The facility, located at 120 Spring St., focuses now on high-volume spay and neuter services for shelters, rescue groups and the public, and soon will add one-time, non-emergency surgeries through a vet referral program for pet owners facing financial challenges.
"A dream come true," Melanie Sadek, president of Valley Humane Society, told me by email after the May 6 opening event.
The staff of one veterinarian, two registered vet techs and two vet assistants, with support from a team of volunteers, has been performing surgeries for Valley Humane Society for two years in space the nonprofit leased from East Bay SPCA, Sadek said. They're performing 40 spay/neuter surgeries per day, and once fully operational, the center aims to complete more than 6,000 surgeries per year.
Since its soft opening earlier this year, the center has already performed surgeries for groups like Friends of the Alameda Animal Shelter, San Jose Animal Services, Contra Costa Animal Services and East County Animal Services.
"Why is this making an impact? California law requires all dogs and cats to be fixed before they can be adopted," Sadek said.

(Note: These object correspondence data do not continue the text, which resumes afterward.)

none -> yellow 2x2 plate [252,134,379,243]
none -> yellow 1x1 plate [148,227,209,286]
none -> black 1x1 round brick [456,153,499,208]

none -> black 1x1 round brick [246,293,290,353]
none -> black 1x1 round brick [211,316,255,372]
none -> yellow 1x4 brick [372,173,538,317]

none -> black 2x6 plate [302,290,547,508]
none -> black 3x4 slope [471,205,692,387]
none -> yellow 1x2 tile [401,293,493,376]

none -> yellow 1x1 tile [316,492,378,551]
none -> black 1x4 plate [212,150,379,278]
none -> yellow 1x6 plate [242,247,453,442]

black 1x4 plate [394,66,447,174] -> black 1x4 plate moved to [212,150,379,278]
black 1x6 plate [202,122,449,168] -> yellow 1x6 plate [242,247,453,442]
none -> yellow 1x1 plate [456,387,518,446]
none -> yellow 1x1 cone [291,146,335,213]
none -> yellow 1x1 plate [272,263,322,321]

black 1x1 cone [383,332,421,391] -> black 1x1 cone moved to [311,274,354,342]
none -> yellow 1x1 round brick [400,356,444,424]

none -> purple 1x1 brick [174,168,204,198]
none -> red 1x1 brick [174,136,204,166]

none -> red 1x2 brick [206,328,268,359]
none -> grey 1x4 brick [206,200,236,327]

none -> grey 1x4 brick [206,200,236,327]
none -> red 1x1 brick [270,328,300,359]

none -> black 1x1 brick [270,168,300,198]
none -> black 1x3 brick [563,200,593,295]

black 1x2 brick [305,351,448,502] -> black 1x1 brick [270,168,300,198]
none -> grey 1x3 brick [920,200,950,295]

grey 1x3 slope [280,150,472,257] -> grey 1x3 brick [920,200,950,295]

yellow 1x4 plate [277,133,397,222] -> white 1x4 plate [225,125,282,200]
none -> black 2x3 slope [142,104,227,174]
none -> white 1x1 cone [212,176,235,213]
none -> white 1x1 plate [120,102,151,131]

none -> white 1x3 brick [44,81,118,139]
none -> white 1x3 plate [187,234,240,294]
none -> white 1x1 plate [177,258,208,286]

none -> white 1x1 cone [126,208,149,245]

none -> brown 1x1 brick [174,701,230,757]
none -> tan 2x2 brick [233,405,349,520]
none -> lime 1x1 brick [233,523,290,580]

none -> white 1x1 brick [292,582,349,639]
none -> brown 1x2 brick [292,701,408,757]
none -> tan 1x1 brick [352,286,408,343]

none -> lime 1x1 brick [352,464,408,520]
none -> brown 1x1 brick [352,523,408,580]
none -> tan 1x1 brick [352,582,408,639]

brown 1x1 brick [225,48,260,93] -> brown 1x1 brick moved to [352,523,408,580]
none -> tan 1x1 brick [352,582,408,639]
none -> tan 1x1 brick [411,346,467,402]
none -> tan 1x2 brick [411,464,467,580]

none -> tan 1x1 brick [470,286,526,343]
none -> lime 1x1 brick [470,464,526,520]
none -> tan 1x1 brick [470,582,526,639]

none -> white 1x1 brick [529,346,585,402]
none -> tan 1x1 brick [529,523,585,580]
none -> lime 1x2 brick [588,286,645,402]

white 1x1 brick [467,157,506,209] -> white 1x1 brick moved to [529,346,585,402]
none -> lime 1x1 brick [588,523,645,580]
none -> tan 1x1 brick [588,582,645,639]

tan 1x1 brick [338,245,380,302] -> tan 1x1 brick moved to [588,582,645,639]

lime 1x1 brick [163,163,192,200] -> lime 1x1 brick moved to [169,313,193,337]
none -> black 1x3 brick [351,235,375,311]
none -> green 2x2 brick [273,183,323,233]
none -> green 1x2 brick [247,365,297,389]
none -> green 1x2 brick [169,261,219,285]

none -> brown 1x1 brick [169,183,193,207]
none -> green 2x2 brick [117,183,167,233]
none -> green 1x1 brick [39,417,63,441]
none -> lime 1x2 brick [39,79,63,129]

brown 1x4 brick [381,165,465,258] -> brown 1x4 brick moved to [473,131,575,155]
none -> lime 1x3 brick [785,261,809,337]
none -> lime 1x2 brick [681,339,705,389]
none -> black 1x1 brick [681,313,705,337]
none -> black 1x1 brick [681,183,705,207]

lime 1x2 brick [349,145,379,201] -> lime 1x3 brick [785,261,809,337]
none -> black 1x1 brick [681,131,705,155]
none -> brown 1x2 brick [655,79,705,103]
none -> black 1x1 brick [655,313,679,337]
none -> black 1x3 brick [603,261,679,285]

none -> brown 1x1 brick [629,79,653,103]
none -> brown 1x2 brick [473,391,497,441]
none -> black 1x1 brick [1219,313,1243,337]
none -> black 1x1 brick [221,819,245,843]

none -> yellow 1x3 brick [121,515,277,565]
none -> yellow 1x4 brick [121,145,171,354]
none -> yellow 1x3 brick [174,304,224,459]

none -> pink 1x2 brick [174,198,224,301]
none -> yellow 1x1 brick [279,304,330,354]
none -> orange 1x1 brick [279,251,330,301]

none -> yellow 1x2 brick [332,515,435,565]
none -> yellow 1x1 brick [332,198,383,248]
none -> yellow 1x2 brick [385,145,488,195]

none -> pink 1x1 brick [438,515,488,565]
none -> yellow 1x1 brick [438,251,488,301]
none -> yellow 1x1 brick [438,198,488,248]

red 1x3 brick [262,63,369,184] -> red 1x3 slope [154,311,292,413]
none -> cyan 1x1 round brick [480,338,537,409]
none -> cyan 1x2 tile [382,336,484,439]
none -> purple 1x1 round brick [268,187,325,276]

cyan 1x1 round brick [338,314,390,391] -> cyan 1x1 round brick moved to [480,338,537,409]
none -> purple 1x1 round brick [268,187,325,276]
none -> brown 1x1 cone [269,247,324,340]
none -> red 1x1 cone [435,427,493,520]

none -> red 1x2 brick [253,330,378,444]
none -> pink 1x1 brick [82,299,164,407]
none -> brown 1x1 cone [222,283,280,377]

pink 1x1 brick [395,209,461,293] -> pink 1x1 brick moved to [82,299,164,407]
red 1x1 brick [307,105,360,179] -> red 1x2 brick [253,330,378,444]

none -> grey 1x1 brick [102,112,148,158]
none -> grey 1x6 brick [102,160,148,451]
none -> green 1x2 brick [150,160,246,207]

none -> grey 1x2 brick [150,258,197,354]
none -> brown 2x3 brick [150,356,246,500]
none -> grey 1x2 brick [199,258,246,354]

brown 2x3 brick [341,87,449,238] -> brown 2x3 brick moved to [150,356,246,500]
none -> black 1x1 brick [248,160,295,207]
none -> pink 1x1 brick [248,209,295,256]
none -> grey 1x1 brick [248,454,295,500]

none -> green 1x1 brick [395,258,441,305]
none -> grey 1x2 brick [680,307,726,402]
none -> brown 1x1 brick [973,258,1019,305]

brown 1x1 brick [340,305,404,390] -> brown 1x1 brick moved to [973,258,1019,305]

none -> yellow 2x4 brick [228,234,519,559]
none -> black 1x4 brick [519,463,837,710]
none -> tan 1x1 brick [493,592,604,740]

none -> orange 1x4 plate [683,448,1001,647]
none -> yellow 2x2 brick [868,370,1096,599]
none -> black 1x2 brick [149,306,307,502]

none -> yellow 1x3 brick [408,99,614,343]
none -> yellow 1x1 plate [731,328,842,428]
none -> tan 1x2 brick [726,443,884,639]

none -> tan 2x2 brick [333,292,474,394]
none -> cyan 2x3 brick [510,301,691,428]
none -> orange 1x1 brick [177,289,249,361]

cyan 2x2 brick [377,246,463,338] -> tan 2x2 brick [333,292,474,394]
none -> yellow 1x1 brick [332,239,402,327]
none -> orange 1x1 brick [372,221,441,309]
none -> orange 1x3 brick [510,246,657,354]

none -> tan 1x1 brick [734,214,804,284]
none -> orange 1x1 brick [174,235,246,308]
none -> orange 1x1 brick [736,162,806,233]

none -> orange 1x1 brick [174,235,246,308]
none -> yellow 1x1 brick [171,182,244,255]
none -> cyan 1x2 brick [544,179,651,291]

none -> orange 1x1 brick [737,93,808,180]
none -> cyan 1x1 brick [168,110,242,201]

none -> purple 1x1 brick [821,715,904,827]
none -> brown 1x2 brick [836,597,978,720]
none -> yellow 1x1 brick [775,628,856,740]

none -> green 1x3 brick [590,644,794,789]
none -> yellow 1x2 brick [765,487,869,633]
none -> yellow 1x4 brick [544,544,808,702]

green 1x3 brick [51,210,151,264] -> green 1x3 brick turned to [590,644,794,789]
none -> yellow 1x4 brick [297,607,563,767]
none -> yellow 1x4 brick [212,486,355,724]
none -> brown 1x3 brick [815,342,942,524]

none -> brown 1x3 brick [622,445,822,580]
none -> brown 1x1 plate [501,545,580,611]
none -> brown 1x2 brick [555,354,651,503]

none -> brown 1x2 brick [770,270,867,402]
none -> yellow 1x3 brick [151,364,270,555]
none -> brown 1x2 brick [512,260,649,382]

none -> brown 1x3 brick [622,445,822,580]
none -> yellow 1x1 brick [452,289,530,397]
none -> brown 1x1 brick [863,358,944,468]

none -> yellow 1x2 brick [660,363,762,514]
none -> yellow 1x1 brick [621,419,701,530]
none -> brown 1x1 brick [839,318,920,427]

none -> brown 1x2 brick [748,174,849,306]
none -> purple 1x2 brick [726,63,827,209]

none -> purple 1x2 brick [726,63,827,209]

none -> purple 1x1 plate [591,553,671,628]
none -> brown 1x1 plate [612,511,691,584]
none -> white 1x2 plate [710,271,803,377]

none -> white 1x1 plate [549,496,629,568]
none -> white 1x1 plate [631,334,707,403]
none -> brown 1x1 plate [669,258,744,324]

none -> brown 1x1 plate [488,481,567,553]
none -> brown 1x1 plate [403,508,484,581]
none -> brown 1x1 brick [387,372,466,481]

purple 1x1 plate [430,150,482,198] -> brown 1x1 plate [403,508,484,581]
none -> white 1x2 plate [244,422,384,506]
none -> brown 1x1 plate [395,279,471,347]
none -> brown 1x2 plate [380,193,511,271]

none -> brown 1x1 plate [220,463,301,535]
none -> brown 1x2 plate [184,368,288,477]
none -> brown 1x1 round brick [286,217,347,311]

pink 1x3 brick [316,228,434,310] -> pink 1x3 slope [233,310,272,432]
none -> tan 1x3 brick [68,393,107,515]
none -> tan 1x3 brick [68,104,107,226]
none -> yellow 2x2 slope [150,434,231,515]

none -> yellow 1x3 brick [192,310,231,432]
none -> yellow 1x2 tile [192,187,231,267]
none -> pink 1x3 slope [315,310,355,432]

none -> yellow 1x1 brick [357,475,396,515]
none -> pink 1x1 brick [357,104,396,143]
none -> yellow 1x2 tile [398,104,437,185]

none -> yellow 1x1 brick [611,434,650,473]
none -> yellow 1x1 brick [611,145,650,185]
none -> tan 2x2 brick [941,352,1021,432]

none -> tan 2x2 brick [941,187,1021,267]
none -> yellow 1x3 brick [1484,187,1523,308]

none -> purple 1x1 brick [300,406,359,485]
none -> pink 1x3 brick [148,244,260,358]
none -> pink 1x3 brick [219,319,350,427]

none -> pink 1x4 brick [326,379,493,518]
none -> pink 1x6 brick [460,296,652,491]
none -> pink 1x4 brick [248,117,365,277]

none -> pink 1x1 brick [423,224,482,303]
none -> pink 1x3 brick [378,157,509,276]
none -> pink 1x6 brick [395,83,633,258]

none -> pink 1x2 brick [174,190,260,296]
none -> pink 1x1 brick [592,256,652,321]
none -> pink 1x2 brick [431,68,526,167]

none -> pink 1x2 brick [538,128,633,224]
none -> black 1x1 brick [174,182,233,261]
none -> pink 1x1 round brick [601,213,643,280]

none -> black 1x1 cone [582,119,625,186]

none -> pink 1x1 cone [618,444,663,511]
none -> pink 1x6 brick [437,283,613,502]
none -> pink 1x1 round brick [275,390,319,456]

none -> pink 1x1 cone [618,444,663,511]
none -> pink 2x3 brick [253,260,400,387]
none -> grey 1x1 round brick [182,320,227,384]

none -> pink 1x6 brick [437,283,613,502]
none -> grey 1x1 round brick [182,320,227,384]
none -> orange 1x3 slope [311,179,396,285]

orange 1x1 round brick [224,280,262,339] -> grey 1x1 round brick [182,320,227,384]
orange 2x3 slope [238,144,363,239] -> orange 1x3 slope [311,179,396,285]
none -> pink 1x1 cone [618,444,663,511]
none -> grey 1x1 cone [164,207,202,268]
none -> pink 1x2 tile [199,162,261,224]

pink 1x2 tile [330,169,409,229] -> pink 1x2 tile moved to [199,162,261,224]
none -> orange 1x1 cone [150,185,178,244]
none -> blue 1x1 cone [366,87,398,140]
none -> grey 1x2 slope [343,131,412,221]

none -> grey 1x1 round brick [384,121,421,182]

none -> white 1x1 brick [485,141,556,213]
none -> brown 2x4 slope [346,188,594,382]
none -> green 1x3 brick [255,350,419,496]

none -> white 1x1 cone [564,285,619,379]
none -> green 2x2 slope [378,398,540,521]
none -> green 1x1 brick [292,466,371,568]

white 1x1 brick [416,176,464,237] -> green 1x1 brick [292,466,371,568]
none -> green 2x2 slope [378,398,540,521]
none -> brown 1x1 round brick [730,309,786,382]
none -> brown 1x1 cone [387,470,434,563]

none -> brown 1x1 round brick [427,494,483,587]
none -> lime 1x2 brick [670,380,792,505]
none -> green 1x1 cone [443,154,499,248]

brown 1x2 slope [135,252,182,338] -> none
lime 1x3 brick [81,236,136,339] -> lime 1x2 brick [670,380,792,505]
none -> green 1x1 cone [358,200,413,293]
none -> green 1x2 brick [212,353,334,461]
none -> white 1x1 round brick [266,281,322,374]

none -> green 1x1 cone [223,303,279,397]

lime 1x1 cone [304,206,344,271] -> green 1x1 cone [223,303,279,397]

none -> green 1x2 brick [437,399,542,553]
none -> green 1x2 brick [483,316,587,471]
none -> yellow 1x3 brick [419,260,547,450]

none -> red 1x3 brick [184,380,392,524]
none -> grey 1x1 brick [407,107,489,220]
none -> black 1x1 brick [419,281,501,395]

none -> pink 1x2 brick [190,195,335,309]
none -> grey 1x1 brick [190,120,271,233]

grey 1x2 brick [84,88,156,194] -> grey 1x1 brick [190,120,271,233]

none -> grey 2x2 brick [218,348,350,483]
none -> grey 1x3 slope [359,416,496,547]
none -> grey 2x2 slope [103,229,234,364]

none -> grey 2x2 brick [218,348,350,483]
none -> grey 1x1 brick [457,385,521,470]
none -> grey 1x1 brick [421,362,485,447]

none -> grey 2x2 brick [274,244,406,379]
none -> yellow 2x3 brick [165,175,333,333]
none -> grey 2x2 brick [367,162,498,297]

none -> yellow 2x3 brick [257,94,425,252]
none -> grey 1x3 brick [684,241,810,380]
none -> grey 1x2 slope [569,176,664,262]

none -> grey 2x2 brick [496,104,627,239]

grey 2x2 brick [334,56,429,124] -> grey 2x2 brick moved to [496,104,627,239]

The new center "helps relieve overcrowding in our Bay Area shelter system," she added. "There is no reason for adoptable cats and dogs to sit in rescues or shelters simply because they need surgery. In addition, helping the public makes a significant impact by reducing the number of unwanted litters being produced annually."
The fact Valley Humane Society is also offering spay and neuter services to the public will alleviate regional burden as well, since many programs currently have months-long waitlists.
And down the line, the non-emergency surgery referral program for low-income clients (once fully realized) will help ease impacts on shelters, reduce euthanizations, and uplift pets and their human companions, according to Sadek.
"At Valley Humane, we regularly see amazing dogs and cats who need a single surgery to improve their life," she said. "We believe these animals were surrendered because it was their owner's only option to help their beloved pet. Loved animals shouldn't be in our sheltering system."
The nearly $2 million project included significant funding from Nvidia, the tech company and employer of late Pleasanton resident and pet lover Phil Scholz for whom the shelter is named. Scholz died in 2014 after he was struck by a commuter train in Santa Clara while trying to help a stranger who'd jumped on the tracks in a suicide attempt.
His widow Emily Scholz, who now works as adoption and foster manager for Valley Humane Society, stood next to Sadek and cut the ceremonial ribbon with giant scissors at the grand-opening event.